Les espions de Cambridge. Cinq taupes soviétiques au cœur des services secrets de Sa Majesté
Les espions de Cambridge. Cinq taupes soviétiques au cœur des services secrets de Sa Majesté
Sur une juste intuition, l’histoire mondiale au XXe siècle a été infléchie. En poste à Londres, Maxime Litvinov parvient à convaincre sa hiérarchie soviétique de l’intérêt de recruter des jeunes Britanniques issus des classes supérieures. Objectif : intégrer les cercles dirigeants politiques et du renseignement pour les espionner au service de la cause révolutionnaire. Ce recrutement de haute volée, qui va nourrir le Kremlin en informations d’une extrême sensibilité, est piloté par Artour Khristianovitch Artouzov, maître d’œuvre de l’espionnage industriel en Allemagne et aux États-Unis pour le compte de l’URSS.
Rémi Kauffer, journaliste français spécialiste du renseignement et des services secrets, dresse les portraits et suit la trajectoire à la fois individuelle et collective des cinq espions de Cambridge recrutés par l’espionnage soviétique dans les années trente, donc avant la Seconde Guerre mondiale, où ils tiendront un rôle central, notamment aux premières loges de l’appareil d’État : la diplomatie, la sécurité intérieure (MI5) à Leconfield House, qui recrute plutôt dans les classes moyennes, et le contre-espionnage (MI6) à Broadway Buildings, créé en 1909, qui privilégie les jeunes de la gentry, dont quatre du groupe de Cambridge sont issus.
Né en 1913, l’Écossais Donald Stuart Maclean appartient, dans ses jeunes années, au comité marxiste de Cambridge affilié au Parti communiste de Grande-Bretagne. Introverti, il est le plus idéologue des cinq. « Admirateur de l’Union soviétique bien avant d’entrer en contact avec ses émissaires secrets, ce camarade sera le seul des Cinq de Cambridge à conserver jusqu’au bout ses convictions marxistes », résume Rémi Kauffer. Il est diplomate à Paris puis à Washington. Il est aux premières loges de la guerre froide, fournissant des secrets stratégiques à ses contacts soviétiques. Bientôt soupçonné de trahir son pays grâce au projet de décryptage Venona, Maclean s’enfuit en URSS en 1951, où il est régulièrement interrogé par ses commanditaires. Il y apprend le russe et y retrouve sa famille, mais passe dans la solitude les quatre dernières années de sa vie, jusqu’à sa mort, le 6 mars 1983.

********

> _Consigne 1_: Pourriez-vous recopier, dans l'article sur les espions de Cambridge, tout le passage qui va de « Rémi Kauffer, journaliste » jusqu'à « Cambridge sont issus. » ?
> _Consigne 2_: Quelles personnes l'article sur les espions de Cambridge désigne-t-il par leur nom ?
> _Consigne 3_: Pourriez-vous reprendre l'article sur les espions de Cambridge et le poursuivre après sa dernière phrase ?

> _Données fournies_:
********

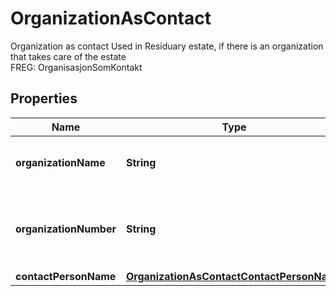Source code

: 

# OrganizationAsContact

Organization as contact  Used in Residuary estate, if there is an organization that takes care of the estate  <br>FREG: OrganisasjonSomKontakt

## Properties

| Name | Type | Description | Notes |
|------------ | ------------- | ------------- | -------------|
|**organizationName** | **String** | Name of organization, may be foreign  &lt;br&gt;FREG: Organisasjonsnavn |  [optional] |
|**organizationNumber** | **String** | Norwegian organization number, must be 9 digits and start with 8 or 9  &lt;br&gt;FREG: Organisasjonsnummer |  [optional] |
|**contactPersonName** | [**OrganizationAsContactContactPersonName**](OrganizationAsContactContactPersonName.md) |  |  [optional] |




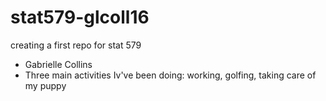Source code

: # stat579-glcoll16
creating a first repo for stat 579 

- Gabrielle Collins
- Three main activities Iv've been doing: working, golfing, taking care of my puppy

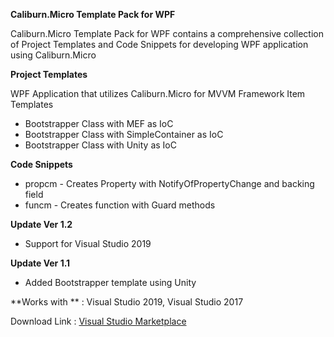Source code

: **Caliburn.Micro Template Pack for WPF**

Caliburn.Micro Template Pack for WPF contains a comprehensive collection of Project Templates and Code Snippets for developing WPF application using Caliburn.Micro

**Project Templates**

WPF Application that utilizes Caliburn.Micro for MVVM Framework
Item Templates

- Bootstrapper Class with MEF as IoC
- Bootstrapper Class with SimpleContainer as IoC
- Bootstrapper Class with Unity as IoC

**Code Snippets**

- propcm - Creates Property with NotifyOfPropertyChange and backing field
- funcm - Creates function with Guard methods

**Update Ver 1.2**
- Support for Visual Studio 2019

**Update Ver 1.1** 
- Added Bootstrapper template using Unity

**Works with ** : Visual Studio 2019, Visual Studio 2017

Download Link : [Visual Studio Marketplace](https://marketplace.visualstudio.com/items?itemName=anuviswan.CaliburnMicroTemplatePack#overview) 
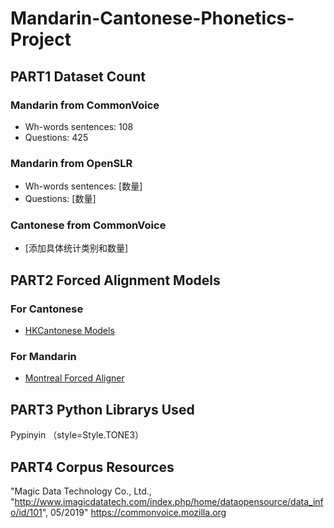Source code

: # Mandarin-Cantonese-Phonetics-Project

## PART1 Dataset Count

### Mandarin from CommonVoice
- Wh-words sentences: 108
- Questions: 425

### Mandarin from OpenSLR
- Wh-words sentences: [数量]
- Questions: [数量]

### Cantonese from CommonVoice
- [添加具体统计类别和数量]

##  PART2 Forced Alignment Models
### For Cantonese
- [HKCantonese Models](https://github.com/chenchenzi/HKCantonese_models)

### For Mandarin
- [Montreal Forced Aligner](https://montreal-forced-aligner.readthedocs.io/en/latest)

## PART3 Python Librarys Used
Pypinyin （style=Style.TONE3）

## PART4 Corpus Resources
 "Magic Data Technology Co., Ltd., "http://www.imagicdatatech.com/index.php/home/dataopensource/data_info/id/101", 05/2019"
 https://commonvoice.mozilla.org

********

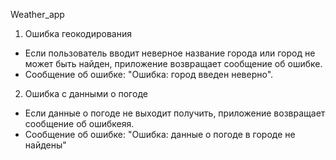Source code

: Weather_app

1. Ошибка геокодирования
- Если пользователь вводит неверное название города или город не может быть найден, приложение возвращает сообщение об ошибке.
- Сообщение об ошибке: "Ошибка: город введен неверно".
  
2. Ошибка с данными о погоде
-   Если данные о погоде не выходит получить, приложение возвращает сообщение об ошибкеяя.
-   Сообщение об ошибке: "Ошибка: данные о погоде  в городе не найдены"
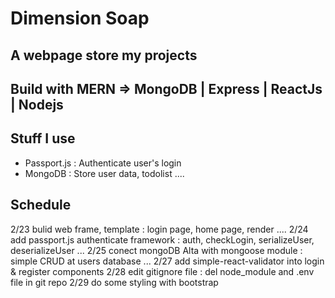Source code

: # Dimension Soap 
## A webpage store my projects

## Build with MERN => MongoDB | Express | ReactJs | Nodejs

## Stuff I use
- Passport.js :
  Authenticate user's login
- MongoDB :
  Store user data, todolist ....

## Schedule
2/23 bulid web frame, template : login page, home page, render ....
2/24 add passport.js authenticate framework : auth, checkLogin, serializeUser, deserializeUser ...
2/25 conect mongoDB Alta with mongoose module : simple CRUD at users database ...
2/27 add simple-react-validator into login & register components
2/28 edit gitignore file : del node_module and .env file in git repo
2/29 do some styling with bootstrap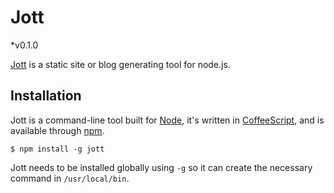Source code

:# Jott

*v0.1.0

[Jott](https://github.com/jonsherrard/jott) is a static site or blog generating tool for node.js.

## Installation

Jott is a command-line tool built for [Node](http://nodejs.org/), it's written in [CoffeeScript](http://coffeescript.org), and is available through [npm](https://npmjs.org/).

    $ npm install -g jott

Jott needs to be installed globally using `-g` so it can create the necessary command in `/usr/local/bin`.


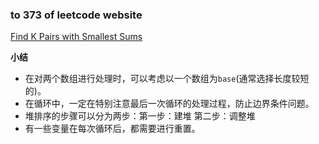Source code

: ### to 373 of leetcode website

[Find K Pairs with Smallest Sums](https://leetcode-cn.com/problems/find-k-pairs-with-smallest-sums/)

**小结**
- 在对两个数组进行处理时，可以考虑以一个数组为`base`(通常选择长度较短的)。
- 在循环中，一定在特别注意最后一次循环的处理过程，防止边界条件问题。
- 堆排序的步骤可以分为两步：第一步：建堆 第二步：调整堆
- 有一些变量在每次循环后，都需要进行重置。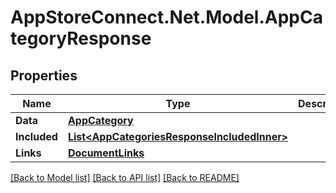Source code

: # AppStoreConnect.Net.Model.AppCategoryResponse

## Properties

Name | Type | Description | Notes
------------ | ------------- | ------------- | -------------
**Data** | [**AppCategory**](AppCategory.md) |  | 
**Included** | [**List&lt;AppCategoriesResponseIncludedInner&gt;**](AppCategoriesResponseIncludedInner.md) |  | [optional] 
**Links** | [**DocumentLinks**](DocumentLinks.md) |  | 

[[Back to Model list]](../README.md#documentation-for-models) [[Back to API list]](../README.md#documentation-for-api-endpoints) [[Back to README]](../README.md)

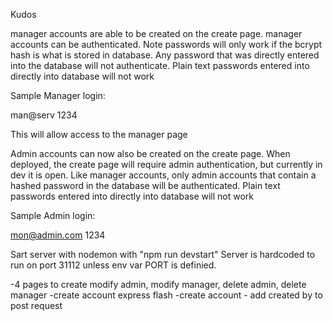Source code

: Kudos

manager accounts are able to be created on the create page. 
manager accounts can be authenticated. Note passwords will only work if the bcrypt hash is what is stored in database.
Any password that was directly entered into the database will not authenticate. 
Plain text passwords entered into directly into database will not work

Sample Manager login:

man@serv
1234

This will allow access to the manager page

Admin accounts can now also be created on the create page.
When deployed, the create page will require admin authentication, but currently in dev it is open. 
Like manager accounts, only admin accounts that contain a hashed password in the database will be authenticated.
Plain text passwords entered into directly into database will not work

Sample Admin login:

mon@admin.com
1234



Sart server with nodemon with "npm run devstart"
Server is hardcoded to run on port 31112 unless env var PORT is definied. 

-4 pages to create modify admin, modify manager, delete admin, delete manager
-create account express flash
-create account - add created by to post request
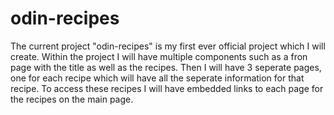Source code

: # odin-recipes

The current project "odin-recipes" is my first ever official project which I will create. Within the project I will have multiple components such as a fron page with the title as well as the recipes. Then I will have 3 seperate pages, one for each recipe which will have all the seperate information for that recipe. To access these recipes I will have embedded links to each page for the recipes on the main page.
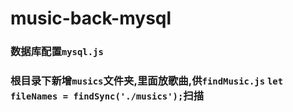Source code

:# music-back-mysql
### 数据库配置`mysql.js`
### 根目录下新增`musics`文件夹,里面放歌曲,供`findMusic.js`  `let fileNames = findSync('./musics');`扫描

********

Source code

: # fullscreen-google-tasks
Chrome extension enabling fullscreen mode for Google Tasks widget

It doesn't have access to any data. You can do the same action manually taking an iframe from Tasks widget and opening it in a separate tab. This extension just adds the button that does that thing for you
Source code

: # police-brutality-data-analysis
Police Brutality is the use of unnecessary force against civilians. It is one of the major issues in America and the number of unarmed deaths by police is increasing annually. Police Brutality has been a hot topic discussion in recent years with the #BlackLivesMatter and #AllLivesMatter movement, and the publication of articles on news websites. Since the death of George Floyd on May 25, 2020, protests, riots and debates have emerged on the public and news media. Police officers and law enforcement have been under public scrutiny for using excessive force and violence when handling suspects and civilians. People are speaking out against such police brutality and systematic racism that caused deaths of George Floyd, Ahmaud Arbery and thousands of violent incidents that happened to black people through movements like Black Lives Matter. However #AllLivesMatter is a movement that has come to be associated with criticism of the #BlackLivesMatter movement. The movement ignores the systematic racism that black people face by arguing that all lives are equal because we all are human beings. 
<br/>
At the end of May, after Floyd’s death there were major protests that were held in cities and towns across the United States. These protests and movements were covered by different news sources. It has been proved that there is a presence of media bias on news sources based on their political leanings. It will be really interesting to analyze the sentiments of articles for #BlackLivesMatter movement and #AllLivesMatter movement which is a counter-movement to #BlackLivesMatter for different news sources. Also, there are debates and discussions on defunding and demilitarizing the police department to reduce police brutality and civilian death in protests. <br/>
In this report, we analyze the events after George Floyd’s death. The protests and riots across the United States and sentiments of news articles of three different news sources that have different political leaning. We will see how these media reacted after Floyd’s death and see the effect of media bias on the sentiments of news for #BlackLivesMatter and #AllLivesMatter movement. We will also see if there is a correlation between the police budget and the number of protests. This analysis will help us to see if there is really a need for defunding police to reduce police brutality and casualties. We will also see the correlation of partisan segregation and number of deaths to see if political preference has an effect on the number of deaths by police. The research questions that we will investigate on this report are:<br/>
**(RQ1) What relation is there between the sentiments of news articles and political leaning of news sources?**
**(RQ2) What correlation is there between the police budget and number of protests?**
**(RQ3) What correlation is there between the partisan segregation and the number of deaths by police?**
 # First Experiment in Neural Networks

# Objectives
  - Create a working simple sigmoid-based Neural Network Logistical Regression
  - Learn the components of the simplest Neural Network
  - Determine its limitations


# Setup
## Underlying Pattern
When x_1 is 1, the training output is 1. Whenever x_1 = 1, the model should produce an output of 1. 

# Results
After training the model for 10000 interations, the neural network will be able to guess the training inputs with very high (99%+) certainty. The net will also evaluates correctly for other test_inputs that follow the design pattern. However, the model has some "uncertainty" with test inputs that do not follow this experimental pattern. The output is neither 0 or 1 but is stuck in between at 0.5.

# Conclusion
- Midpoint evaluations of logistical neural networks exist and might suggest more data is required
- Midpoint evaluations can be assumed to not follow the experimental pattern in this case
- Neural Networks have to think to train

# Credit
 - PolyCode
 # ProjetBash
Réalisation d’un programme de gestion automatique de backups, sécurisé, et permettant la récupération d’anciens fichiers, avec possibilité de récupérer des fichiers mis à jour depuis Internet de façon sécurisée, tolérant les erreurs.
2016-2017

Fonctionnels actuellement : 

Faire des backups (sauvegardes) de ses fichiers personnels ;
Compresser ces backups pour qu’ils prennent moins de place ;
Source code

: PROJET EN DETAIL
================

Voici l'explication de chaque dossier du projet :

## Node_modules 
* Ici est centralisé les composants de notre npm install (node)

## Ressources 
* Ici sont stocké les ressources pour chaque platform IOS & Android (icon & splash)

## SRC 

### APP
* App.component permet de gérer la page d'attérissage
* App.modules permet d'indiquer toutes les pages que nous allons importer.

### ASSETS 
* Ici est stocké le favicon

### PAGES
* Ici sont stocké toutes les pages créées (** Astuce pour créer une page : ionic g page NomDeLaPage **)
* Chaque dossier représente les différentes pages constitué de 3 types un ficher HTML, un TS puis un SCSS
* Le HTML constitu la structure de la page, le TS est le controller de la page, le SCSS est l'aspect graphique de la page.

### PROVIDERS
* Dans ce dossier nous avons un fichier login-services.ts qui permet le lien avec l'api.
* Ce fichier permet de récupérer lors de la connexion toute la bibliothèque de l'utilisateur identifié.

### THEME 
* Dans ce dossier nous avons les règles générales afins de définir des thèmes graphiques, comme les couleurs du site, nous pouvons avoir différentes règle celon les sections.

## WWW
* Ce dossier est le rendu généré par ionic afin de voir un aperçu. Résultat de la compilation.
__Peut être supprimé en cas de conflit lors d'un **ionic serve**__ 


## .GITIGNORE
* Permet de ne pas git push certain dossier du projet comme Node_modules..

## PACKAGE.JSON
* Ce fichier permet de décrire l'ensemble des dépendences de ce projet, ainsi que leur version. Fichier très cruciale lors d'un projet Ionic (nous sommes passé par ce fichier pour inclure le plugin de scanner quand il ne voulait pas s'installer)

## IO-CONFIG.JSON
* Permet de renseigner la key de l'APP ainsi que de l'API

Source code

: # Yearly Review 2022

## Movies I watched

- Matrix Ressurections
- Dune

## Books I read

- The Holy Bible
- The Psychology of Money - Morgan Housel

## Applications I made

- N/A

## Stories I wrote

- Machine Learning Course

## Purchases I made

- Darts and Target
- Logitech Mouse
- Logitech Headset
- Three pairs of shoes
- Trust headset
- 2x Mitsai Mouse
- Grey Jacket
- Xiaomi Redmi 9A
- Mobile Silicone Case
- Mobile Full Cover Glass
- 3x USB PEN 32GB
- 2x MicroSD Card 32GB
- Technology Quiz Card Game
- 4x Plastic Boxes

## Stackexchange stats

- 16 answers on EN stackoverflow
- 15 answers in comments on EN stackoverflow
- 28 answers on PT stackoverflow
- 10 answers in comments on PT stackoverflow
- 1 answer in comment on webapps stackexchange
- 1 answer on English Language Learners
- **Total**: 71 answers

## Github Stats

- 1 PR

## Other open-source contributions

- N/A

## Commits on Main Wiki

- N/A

********

> _Réponse 1_:
Rémi Kauffer, journaliste français spécialiste du renseignement et des services secrets, dresse les portraits et suit la trajectoire à la fois individuelle et collective des cinq espions de Cambridge recrutés par l’espionnage soviétique dans les années trente, donc avant la Seconde Guerre mondiale, où ils tiendront un rôle central, notamment aux premières loges de l’appareil d’État : la diplomatie, la sécurité intérieure (MI5) à Leconfield House, qui recrute plutôt dans les classes moyennes, et le contre-espionnage (MI6) à Broadway Buildings, créé en 1909, qui privilégie les jeunes de la gentry, dont quatre du groupe de Cambridge sont issus.

> _Réponse 2_: Maxime Litvinov, Artour Khristianovitch Artouzov, Rémi Kauffer, Donald Stuart Maclean

> _Réponse 3_:
Descendant d’une famille de hauts gradés (généraux ou amiraux), homosexuel cultivé et flamboyant, Guy Francis de Moncy Burgess, né en 1911, est volage en amour, mais fidèle en amitié. Côtoyant John Maynard Keynes, il se plaît à briser les codes sociaux dans une Angleterre puritaine où l’homosexualité est encore un délit. Burgess est avide de conquêtes masculines et d’alcool. Il est l’amant d’Anthony Blunt, son compère de Cambridge, avec qui il restera très lié durant les décennies ultérieures. Il travaille d’abord au Times et à la BBC. Il est le secrétaire d’Hector McNeil, ministre d’État des Affaires étrangères, ce qui lui permet de transmettre au KGB des informations confidentielles. Il accompagne Maclean dans sa fuite vers l’URSS puis y demeure. À 52 ans, rongé par l’alcool, le catalyseur du groupe de Cambridge meurt à Moscou, le 30 août 1963.
Né en 1907, Anthony Blunt est connu des amateurs d’histoire de l’art en France et en Italie au XXe siècle. Aîné du groupe de Cambridge, homosexuel ayant vécu à Paris, ce boursier de Trinity College est, au début, moins convaincu par l’idéal communiste que mû par son ambition personnelle, qui se développera dans les arts plastiques (surtout la peinture de Poussin) plus que dans les mathématiques. L’esthète établit une distinction radicale entre Burgess, qui « est de son monde », qu’il doit protéger à tout prix, et Cairncross, qu’on peut laisser choir. Il est déterminé, rusé. Il termine sa carrière d’agent soviétique en veillant sur la collection des tableaux de Sa Majesté, à peine ébranlé en 1964 par les révélations portant sur son activité d’espion au service de Moscou. Sans remords, il décède d’une crise cardiaque à Londres le 26 mars 1983.
Écossais lui aussi, John Cairncross est issu de la classe moyenne, et non de la gentry comme les quatre autres. Né en 1913, il est le moins intégré au groupe de Cambridge, mais il poursuit une trajectoire originale au solide rendement pour l’espionnage soviétique. Doué pour les langues étrangères, le germanophone est dans la fausse usine de Bletchley Park dans la province de Londres où il participe au déchiffrement des messages secrets livrés par la machine Enigma volée aux Allemands. Il rejoint le MI6, d’où il renseigne copieusement le KGB. Au Trésor à Londres, il sort des documents comptables relatifs à la défense britannique, sans toutefois prendre toujours les précautions requises. De 1952 à 1956, il travaille pour la Food and Agriculture Organization (FAO) à Rome. En 1964, il enseigne à l’université de Cleveland. Cairncross le francophone vieillit dans le Midi dans une relative tranquillité, avant de décéder en Angleterre en 1995.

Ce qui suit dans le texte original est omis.